*** WORKING DATA Section Begins ***

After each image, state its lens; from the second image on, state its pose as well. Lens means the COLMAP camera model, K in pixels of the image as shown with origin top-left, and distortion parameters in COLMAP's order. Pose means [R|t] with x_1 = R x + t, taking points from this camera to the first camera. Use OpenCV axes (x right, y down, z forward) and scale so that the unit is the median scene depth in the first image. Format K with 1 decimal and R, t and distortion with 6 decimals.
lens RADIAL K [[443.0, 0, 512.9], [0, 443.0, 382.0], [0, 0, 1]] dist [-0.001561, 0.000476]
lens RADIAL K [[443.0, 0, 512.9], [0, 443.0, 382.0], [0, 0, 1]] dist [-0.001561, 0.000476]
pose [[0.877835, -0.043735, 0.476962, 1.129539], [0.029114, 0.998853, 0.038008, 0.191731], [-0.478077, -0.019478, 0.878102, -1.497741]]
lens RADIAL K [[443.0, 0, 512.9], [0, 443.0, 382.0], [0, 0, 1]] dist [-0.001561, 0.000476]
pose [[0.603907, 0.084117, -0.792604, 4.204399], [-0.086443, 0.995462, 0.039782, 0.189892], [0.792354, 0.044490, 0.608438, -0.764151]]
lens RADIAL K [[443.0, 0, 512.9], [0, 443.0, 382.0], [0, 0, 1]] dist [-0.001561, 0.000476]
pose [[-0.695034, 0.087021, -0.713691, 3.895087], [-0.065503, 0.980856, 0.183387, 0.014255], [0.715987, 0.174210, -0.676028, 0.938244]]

*** WORKING DATA Section Ends ***
*** WORKING DATA Section Begins ***

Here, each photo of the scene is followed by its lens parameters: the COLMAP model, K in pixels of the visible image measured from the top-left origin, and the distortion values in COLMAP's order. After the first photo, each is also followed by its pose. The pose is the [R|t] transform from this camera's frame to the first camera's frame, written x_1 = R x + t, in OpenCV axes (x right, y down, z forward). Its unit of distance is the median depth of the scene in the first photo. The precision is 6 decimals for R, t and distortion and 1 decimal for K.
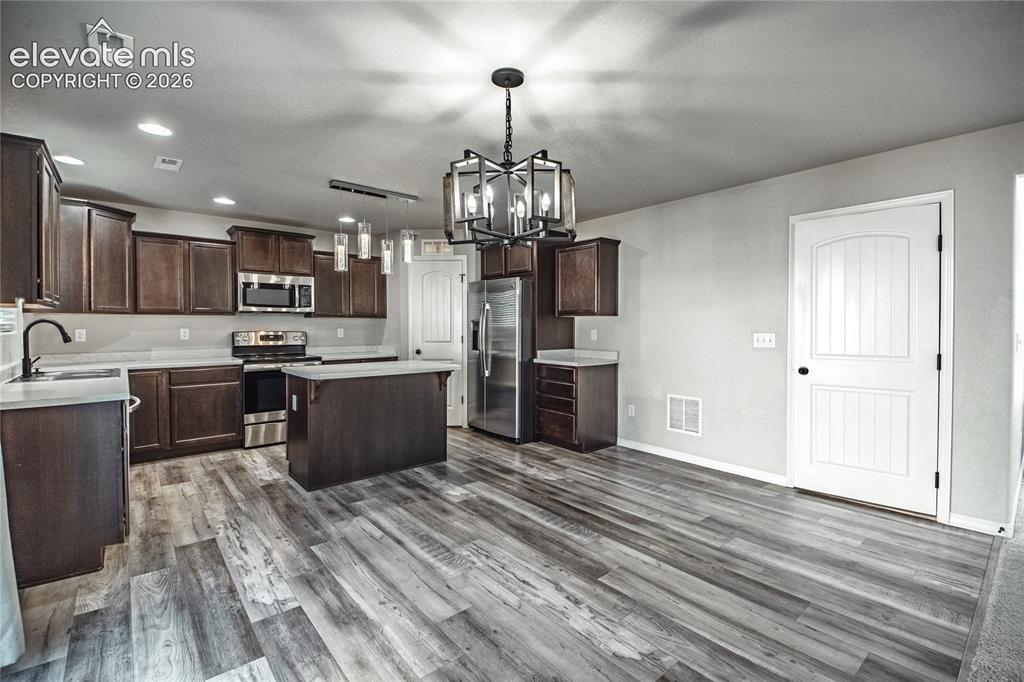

*** WORKING DATA Section Ends ***

**DIRECTIONS FOR THIS TASK**
Rewrite the part that opens with the line containing "After each image, state" and closes with the line containing "0.174210, -0.676028, 0.938244]]", putting "projection model" wherever "camera model" appears and leaving everything else untouched.

**EXERCISE RESULT**
After each image, state its lens; from the second image on, state its pose as well. Lens means the COLMAP projection model, K in pixels of the image as shown with origin top-left, and distortion parameters in COLMAP's order. Pose means [R|t] with x_1 = R x + t, taking points from this camera to the first camera. Use OpenCV axes (x right, y down, z forward) and scale so that the unit is the median scene depth in the first image. Format K with 1 decimal and R, t and distortion with 6 decimals.
lens RADIAL K [[443.0, 0, 512.9], [0, 443.0, 382.0], [0, 0, 1]] dist [-0.001561, 0.000476]
lens RADIAL K [[443.0, 0, 512.9], [0, 443.0, 382.0], [0, 0, 1]] dist [-0.001561, 0.000476]
pose [[0.877835, -0.043735, 0.476962, 1.129539], [0.029114, 0.998853, 0.038008, 0.191731], [-0.478077, -0.019478, 0.878102, -1.497741]]
lens RADIAL K [[443.0, 0, 512.9], [0, 443.0, 382.0], [0, 0, 1]] dist [-0.001561, 0.000476]
pose [[0.603907, 0.084117, -0.792604, 4.204399], [-0.086443, 0.995462, 0.039782, 0.189892], [0.792354, 0.044490, 0.608438, -0.764151]]
lens RADIAL K [[443.0, 0, 512.9], [0, 443.0, 382.0], [0, 0, 1]] dist [-0.001561, 0.000476]
pose [[-0.695034, 0.087021, -0.713691, 3.895087], [-0.065503, 0.980856, 0.183387, 0.014255], [0.715987, 0.174210, -0.676028, 0.938244]]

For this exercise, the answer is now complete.